La vettura era completamente nuova, infatti il pianale venne ridisegnato da zero e verrà usato anche in altre vetture. Anche i motori non facevano più parte della ormai vecchia serie X, ma ne vennero utilizzati della serie T. Nel 1999 arrivò la versione più attesa: la GTi. Ma non era la sola; infatti fu affiancata da una versione chiamata GT. Entrambe montavano lo stesso motore da 2.0L aspirato della famiglia EW, che produceva 136 cavalli sulle ruote anteriori. Lo schema sospensivo riprendeva quello della 306, opportunamente modificato per alloggiare nel nuovo chassis. La differenza tra le due auto consiste nell’estetica. Infatti la GT monta cerchi più grandi e paraurti più prominenti rispetto alla sorella GTi.

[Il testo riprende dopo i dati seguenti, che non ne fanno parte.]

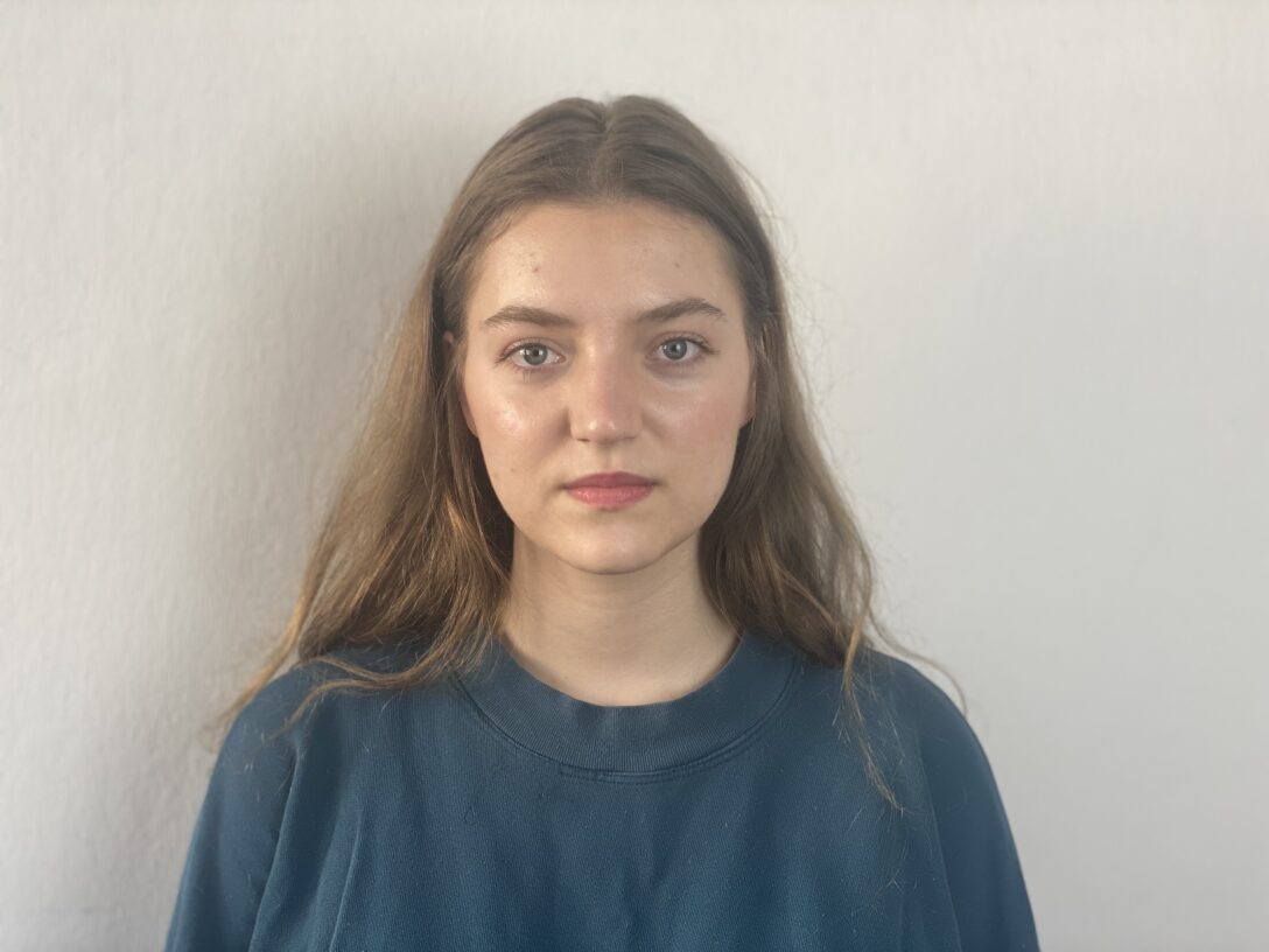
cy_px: 476
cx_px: 634
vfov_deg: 28.0
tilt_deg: -1.7
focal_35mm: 52
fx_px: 1906
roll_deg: -1.7
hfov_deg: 36.8
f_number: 2
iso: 64
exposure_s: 1/100
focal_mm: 6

Poco tempo dopo, nel 2003, venne effettuato un restyling della vettura.  A tal proposito venne lanciata una nuova versione che avrebbe preso il posto di modello top di gamma. La 206 RC montava sempre il 2.0L aspirato, ma erogava ben 177 cavalli, in modo da essere competitiva verso le dirette rivali, come la Clio 2.0 RS. Sotto la scocca tuttavia era esattamente identica alla GT  e GTi.

La versione da rally venne però derivata dalla GT; infatti il regolamento WRC imponeva una lunghezza minima della vettura di 4 metri. La 206 ne misurava solo 3,82. Per questo motivo vennero montati paraurti più grandi e prominenti, per poter permettere alla 206 di essere utilizzata come base di partenza. Il motore era naturalmente un 2.0L (come regolamento imponeva), che sviluppava una potenza di 300 cavalli. L’aspirazione non era più naturale, ma bensì indotta da un turbocompressore Garrett e poi successivamente da un Allied Signal TR30R. L’alimentazione era regolata da un sistema di iniezione elettronica Magneti Marelli. Al retrotreno venne tolto il ponte rigido con barra di torsione, per far posto ad un MacPherson con ammortizzatori a gas, così come all’anteriore. La particolarità risiede nelle barre antirollio, che potevano essere regolate elettronicamente in base al tipo di fondo.  La trazione integrale era gestita da tre differenziali comandati elettronicamente, con una distribuzione della coppia del 50/50. I freni naturalmente variavano a seconda del fondo: per asfalto venivano usati dischi da 355 millimetri, abbinati a pinze con sei pistoncini, per l’anteriore e dischi leggermente più piccoli con pinze con due pistoncini in meno.

Sul sedile di questa velocissima vettura vediamo Francois Delecour, Gilles Panizzi (proveniente dalla 306) e il finlandese Marcus Gronholm.

Così come Renault, tutt’oggi vediamo Peugeot impegnata in campionati minori, come quello Italiano, R2 e R3. Sicuramente sarebbe un sogno rivivere le emozioni provate nel vedere quel missile argentato sfrecciare per le prove speciali del mondo…ma visto il ritorno di Toyota dopo diciassette lunghi anni, perché no, sperare non costa nulla.